The blooms peaked earlier and earlier in 11 percent of the areas where Kahru’s team was able to collect good data. Kahru said the affected zones cover roughly 1 million square kilometers, including portions of the Foxe Basin and the Baffin Sea, which belong to Canada, and the Kara Sea north of Russia.
Ecologists worry that the early blooms could unravel the region’s ecosystem and “lead to crashes of the food web,” said William Sydeman, who studies ocean ecology as president of the nonprofit Farallon Institute in Petaluma, Calif.

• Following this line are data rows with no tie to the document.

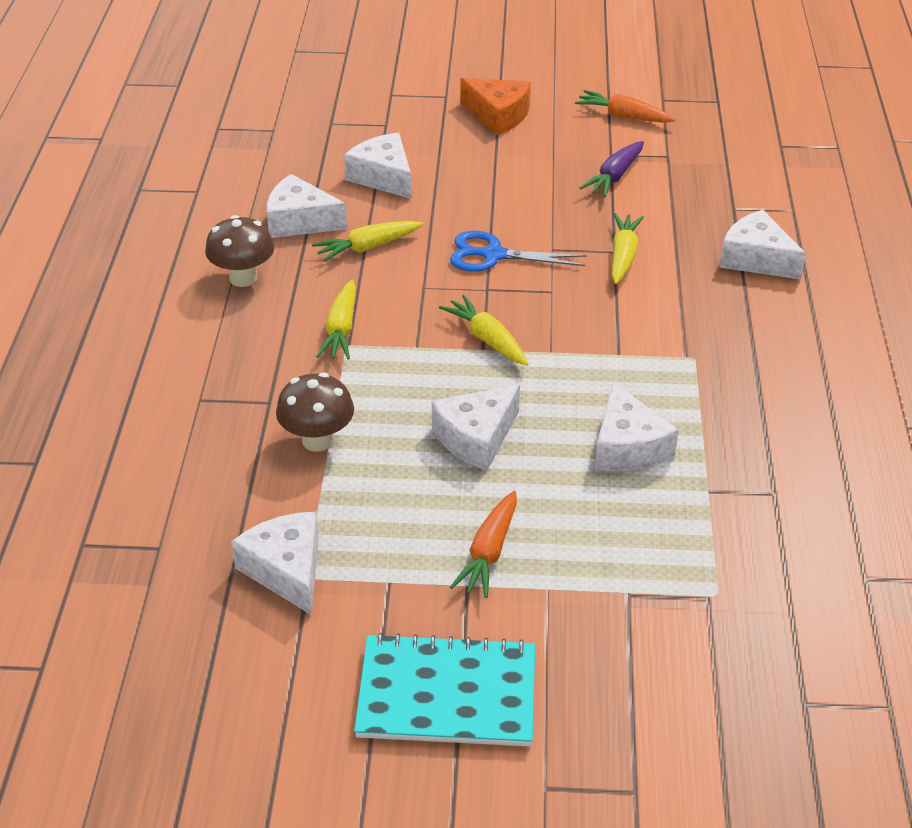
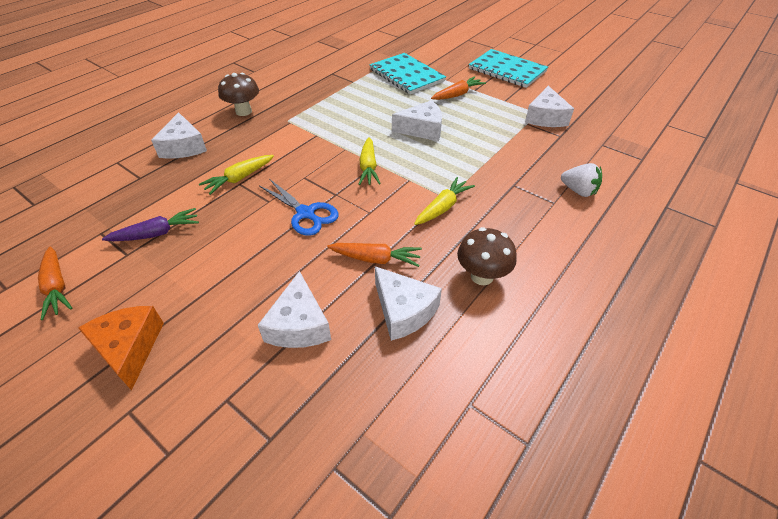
camera: 145 degrees left, 5 degrees up
(171, 433) = (578, 191): none -> white strawberry
(317, 440) = (499, 157): brown mushroom -> brown mushroom (243, 111)
(367, 247) = (375, 259): yellow carrot -> orange carrot
(627, 446) = (363, 103): white cheese -> none
(634, 561) = (407, 75): none -> turquoise notebook

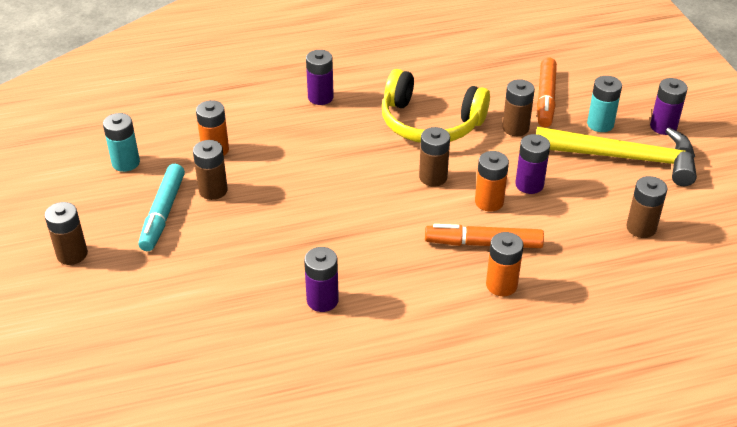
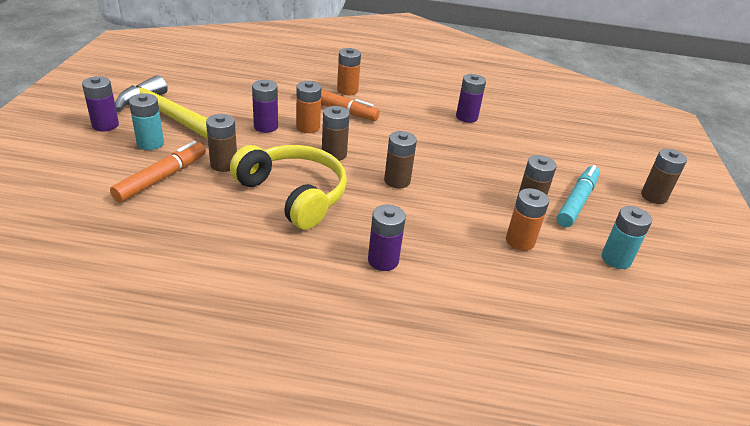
camera: 160 degrees left, 5 degrees down
(641, 228) = (225, 85): brown battery -> brown battery (397, 181)

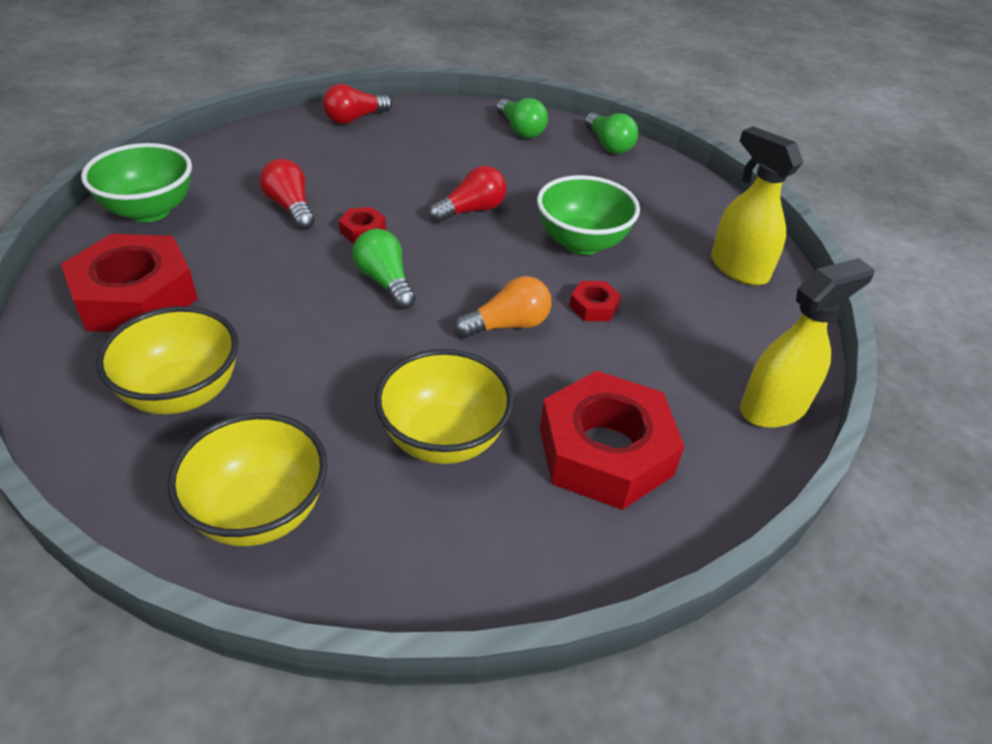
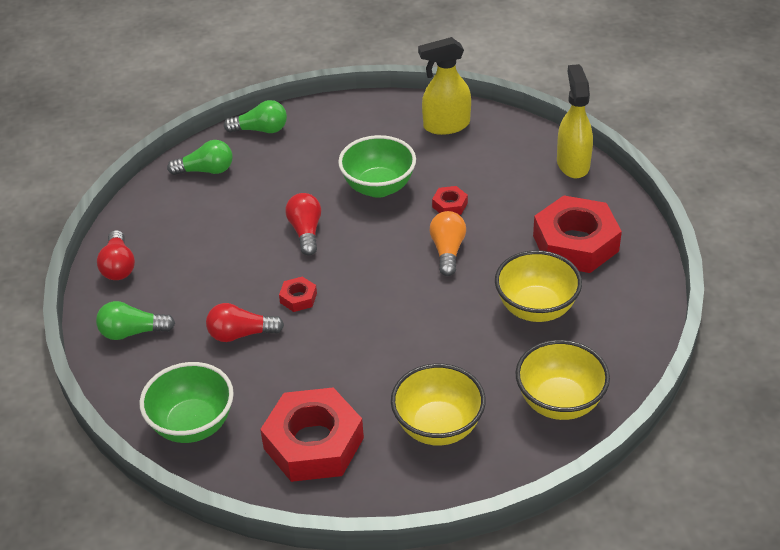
camera: 60 degrees left, 0 degrees up
(385, 282) = (369, 300): green light bulb -> green light bulb (132, 332)

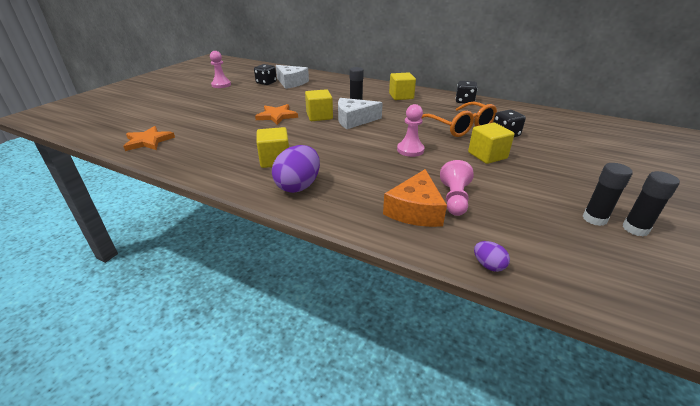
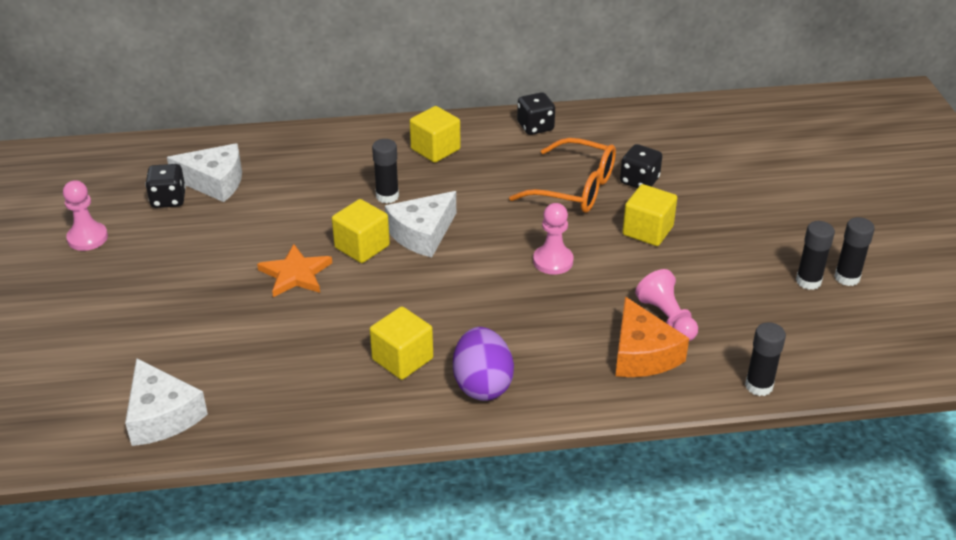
camera: 35 degrees left, 5 degrees up
(148, 141) = (162, 415): orange star -> white cheese
(488, 265) = (759, 386): purple egg -> black glue stick

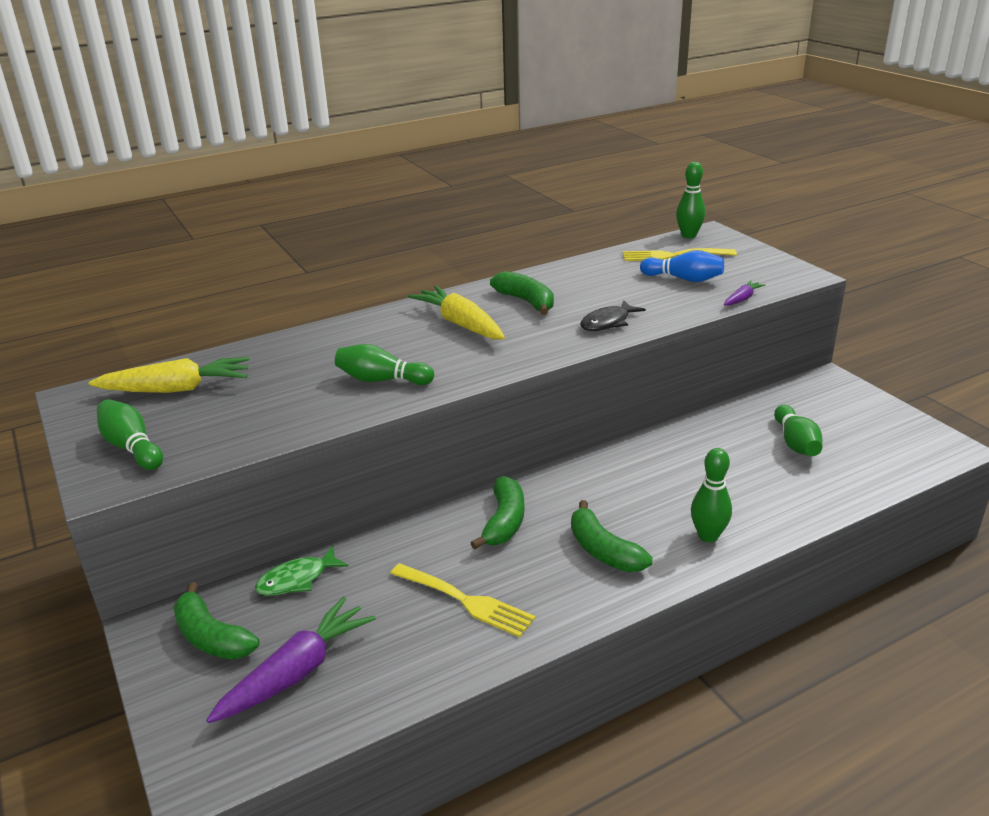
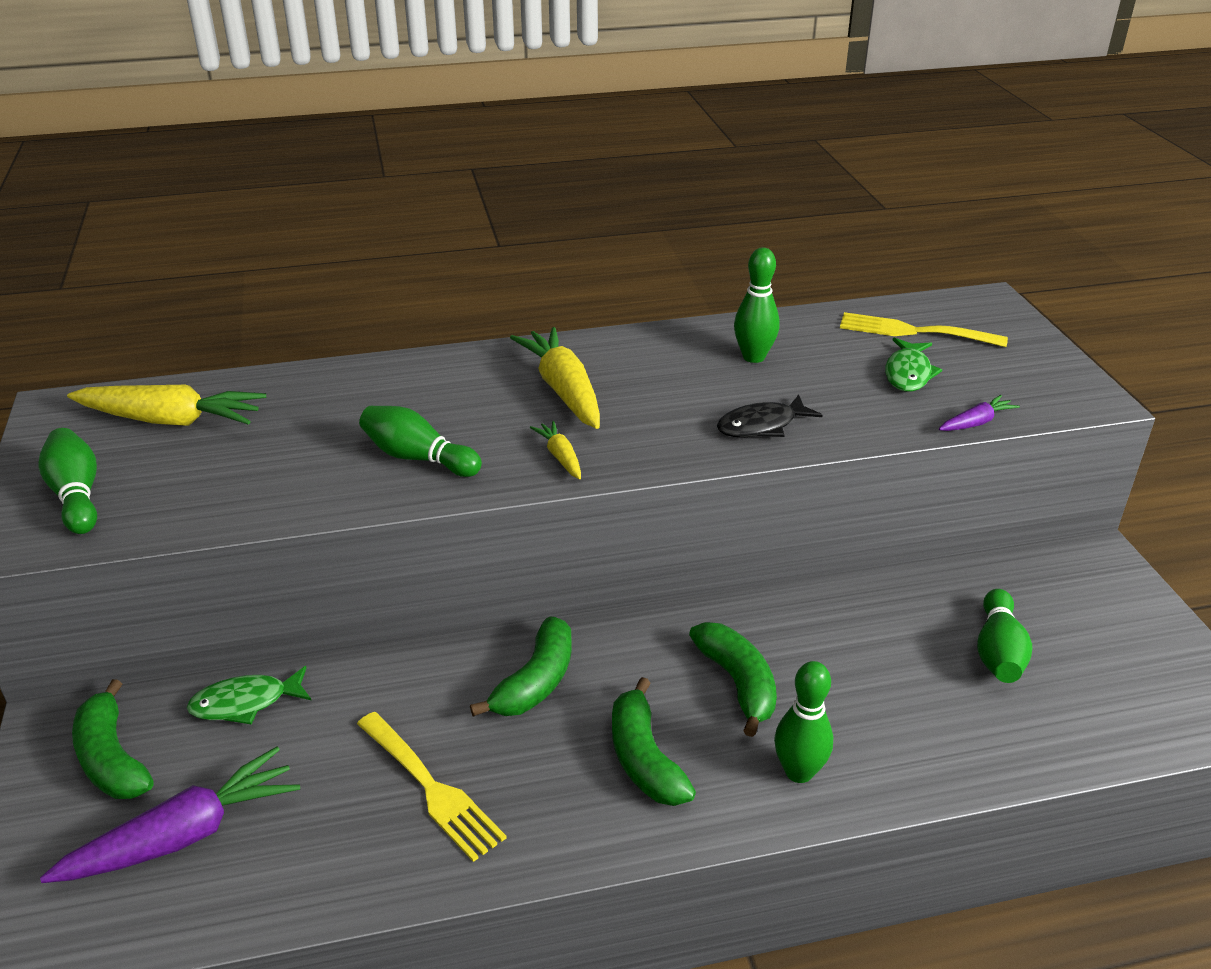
camera: 15 degrees right, 5 degrees up
(483, 362) = (560, 456): none -> yellow carrot
(526, 301) = (669, 370): green banana -> green banana (738, 683)
(684, 279) = (908, 373): blue bowling pin -> green fish
(688, 235) = (954, 301): green bowling pin -> green bowling pin (753, 357)

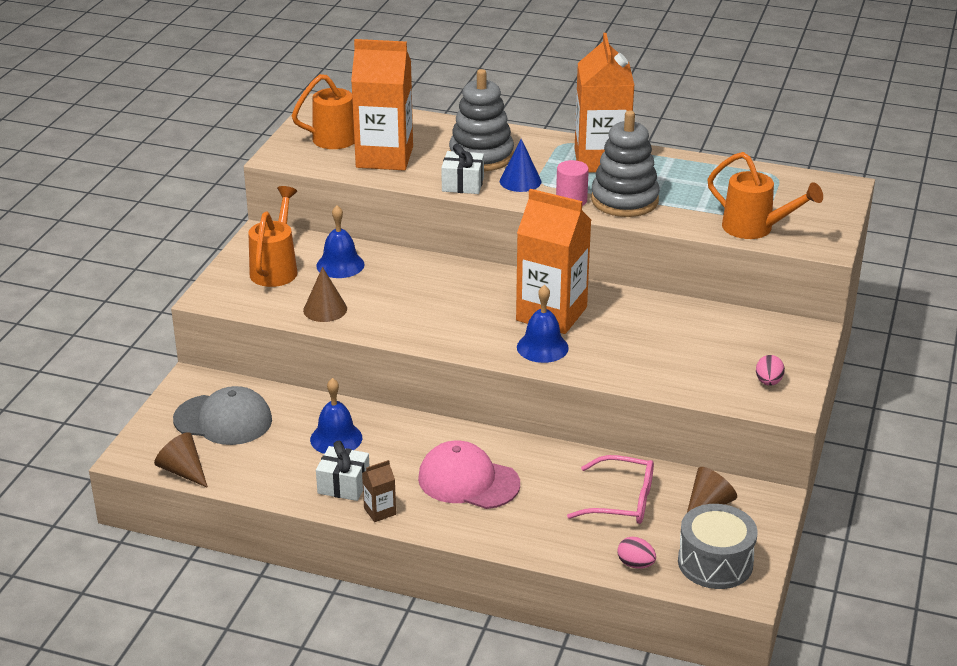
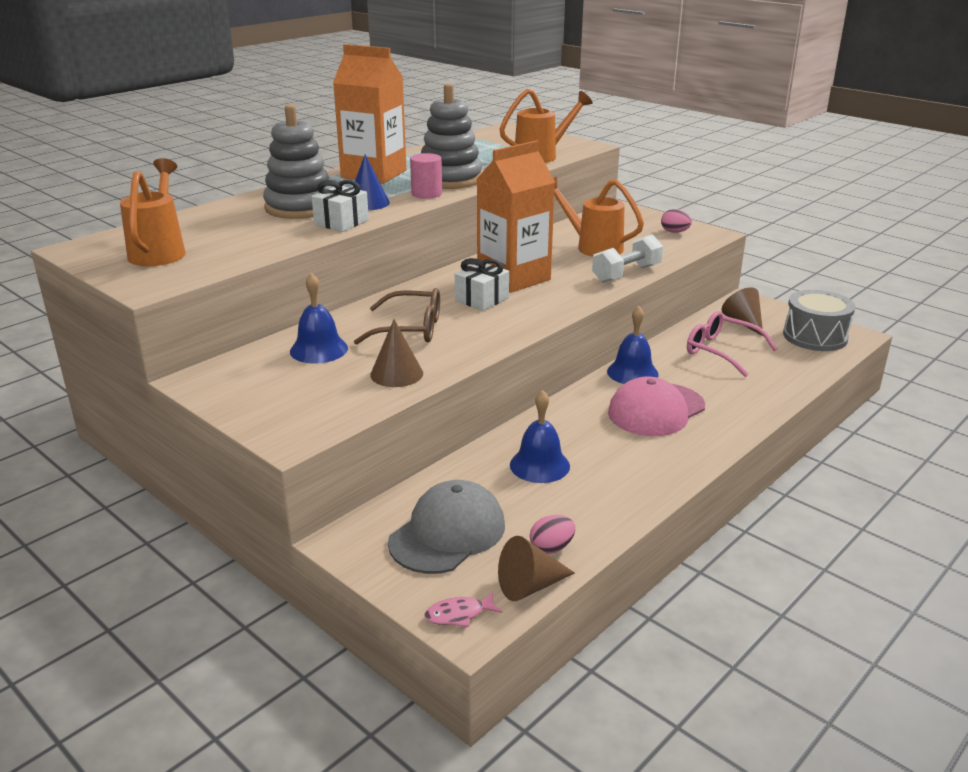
camera: 65 degrees left, 5 degrees down
(140, 449) = (458, 614): none -> pink fish
(276, 268) = (279, 385): orange watering can -> orange watering can (592, 247)
(343, 485) = (624, 478): white gift -> white gift (481, 299)
(380, 511) = (679, 466): brown carton -> none
(384, 157) = (236, 242): orange carton -> none
(404, 293) = (410, 329): none -> brown glasses
(542, 347) = (563, 291): blue bell -> blue bell (632, 372)
(617, 374) = (626, 274): none -> white dumbbell
(622, 501) = (721, 351): pink glasses -> pink glasses turned 90 degrees counterclockwise
(635, 564) = (807, 365): pink egg -> pink egg (551, 548)

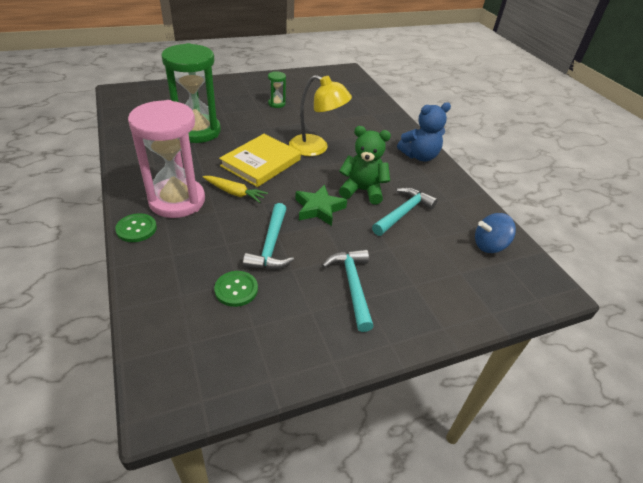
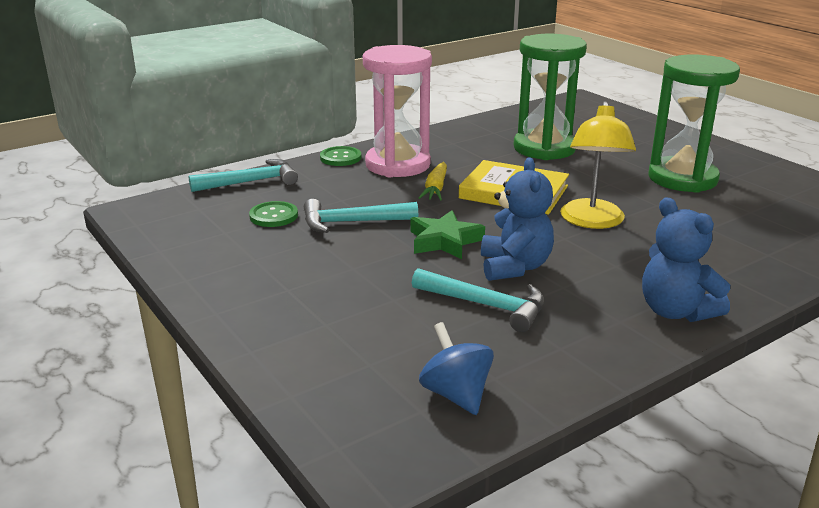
camera: 80 degrees right, 15 degrees down
(276, 104) = (682, 179): green hourglass -> green hourglass, size x2.34
(352, 285) = (305, 279): turquoise hammer -> turquoise hammer (251, 182)
(362, 190) = (514, 267): green teddy bear -> blue teddy bear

When phytoplankton explode in population during the blooms, tiny animals called zooplankton — which include krill and other small crustaceans — likewise expand in number as they harvest the phytoplankton. Fish, shellfish and whales feed on the zoo plankton, seabirds snatch the fish and shellfish, and polar bears and seals subsist on those species.
The timing of this sequential harvest is programmed into the reproductive cycles of many animals, Sydeman said.
“It’s all about when food is available,” he said.
So the disrupted phytoplankton blooms could “have cascading effects up the food web all the way to marine mammals.”
Last week, the National Snow and Ice Data Center in Boulder reported that in February, Arctic sea ice covered a smaller area than ever seen in that month, tying with February 2005 as the most ice-free February since satellites began tracking Arctic ice in 1979.